(Your instructions)
Reproduce the text of all the rows below word for word, leaving out the pictures.

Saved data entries
::::::::
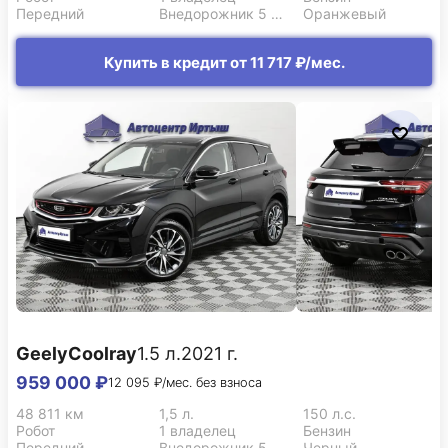
Передний
Внедорожник 5 дв.
Оранжевый
Купить в кредит от 11 717 ₽/мес.
Geely
Coolray
1.5 л.
2021 г.
959 000 ₽
12 095 ₽/мес. без взноса
48 811 км
1,5 л.
150 л.с.
Робот
1 владелец
Бензин
Передний
Внедорожник 5 дв.
Черный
::::::::
(Expected answer)
Передний
Внедорожник 5 дв.
Оранжевый
Купить в кредит от 11 717 ₽/мес.
Geely
Coolray
1.5 л.
2021 г.
959 000 ₽
12 095 ₽/мес. без взноса
48 811 км
1,5 л.
150 л.с.
Робот
1 владелец
Бензин
Передний
Внедорожник 5 дв.
Черный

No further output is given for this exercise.